This is a twin post with Creative Barbwire. I'm going to tell you about a classic Italian novel , FOSCA by Iginio Ugo Tarchetti (1869). Barbara is going to review the movie PASSIONE D'AMORE (1981), by Italian director ETTORE SCOLA , based on that novel. Go, visit her blog and read her post.


After a passionate but ill-fated love affair with the beautiful married woman Clara, the young army officer Giorgio is transferred from Milan to Parma, where he meets the sickly and unattractive Fosca, the cousin of his commander. Although initially repelled by her, he becomes fascinated by her and slowly succumbs to her morbid, manipulative charms.
A witty and satirical critique of romance, desire and bourgeois sexual conventions, Tarchetti sophisticated and controversial novel is a masterpiece of nineteenth-century Italian decadent literature.


FOSCA is considered the best achievement in Tarchetti’s work. He was one of the main representatives of “la Scapigliatura milanese” . He worked on this novel until his death for thyphus on 25th March 1869. He couldn’t finish it. The missing part, the nocturnal love scene between Giorgio and Fosca , was written by Tarchetti 's friend, Salvatore Farina, to make publication possible. Fosca was printed in instalments on the literary magazine “Pungolo” that year.
The story is written in the form of a diary in which Giorgio, a young officer, tells about his love affairs with two different women. Those relationships, especially one of the two, deeply marked his life and his conscience.

Five years before he had retired from the Army for a heart desease and then gone to Milan where he had met Clara, a very beautiful young woman, married, with whom he had had an intense love affair.
After only two months of intoxicating happiness, Giorgio, healed both in his body and in his soul, had had to go back to active service and he had been sent to a monotonous small town located in a desolated natural environment.

There he had met Fosca, the cousin of his Colonel, a horribly thin woman worned by a mysterious psycho-physical desease. Since his first meeting with Fosca, Giorgio realizes Clara’s image in his mind and heart becomes more and more distant, forcibly substituted by Fosca’s. His passion for the ugly but sensual sick woman had become a desease sucking his vital energy  .

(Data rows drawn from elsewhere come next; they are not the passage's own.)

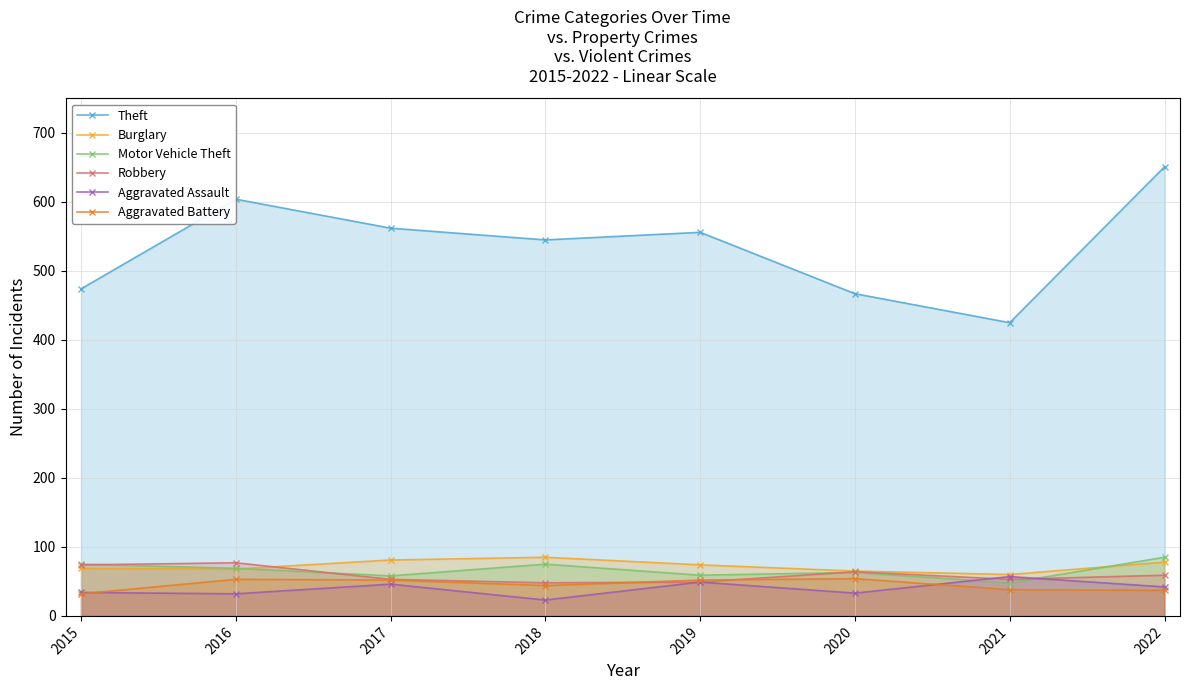

What is the minimum value for Robbery?

48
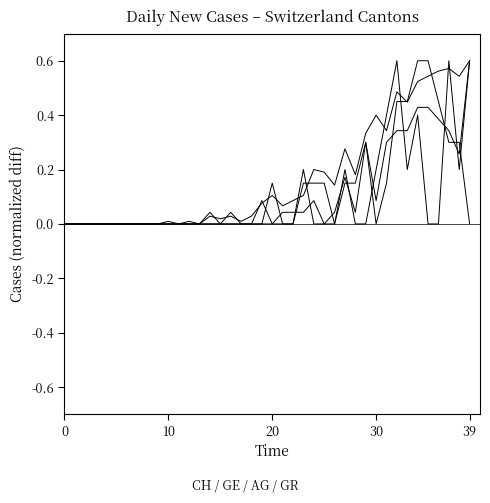

At which category is the sum across all series the highest?

34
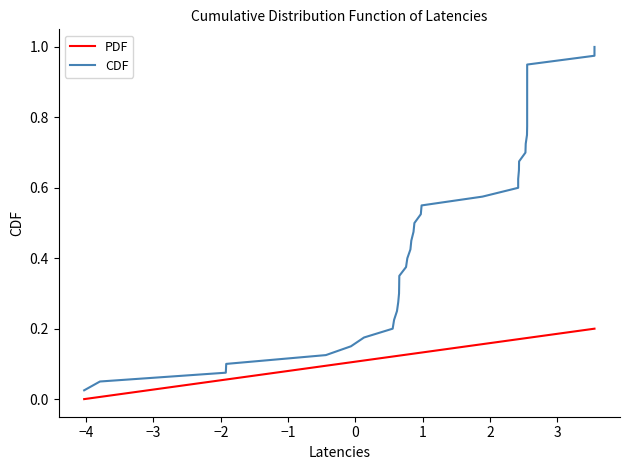

True or false: PDF and CDF cross at least once.

False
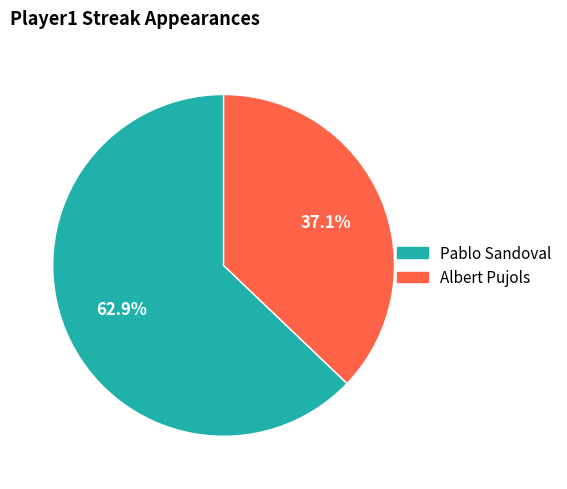

Rank the categories by value from lowest to highest.

Albert Pujols, Pablo Sandoval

The two women, Clara (from the Latin word corresponding to the adjective light, luminous) and Fosca (arcaic for dark) contrast not only in their exteriority (beautiful/ugly, blonde/dark –haired,  healthy and active/ ill and passive) but also in their embodiment of love. Clara stands for Romantic love: adultery lived as freedom from the social constraints of perbenism; Fosca embodies love according to the Scapigliati, seen in its morbid, pathological implications connected to desease and death.

Fosca appears extraordinarily horrible but intensely attractive at the same time . Can a story like this still be fascinating in our world of physical perfection and fitness mania? Might a Fosca still attract a handsome healthy young Giorgio? However, what makes this novel appealing to a modern reader is the restlessness which pervades the story. The doubt, the dichotomies, the contrasting realities of life and the self.

This classic from Italian literature has been translated into English as Fosca or as Passion. You can read an excerpt in English HERE or HERE.

This book has been adapted for the screen in 1981 as Passione d'Amore by Italian director Ettore Scola . The movie was presented at  34th Cannes Film Festival. Now you can move to Creative Barbwire Blog and read her review of this beautiful costume film.


Lua said...

You ladies are amazing- I really enjoyed both of your posts :)
I never knew about Fosca, “His passion for the ugly but sensual sick woman had become a desease sucking his vital energy.”
Wow! It does sound horrible but intensely attractive! I’m definitely going to read the book. Thanks Maria.

Maria Grazia said...

Thank you, Lua. Giorgio's passion for Fosca is a devastating psychological addition. This story is so intriguing, so different from other Italian classics of the same period. Fosca and Clara are symbols of two very different kinds of passions. Fascinating , indeed.
Thanks for reading and commenting. You're always very welcome! HUGS.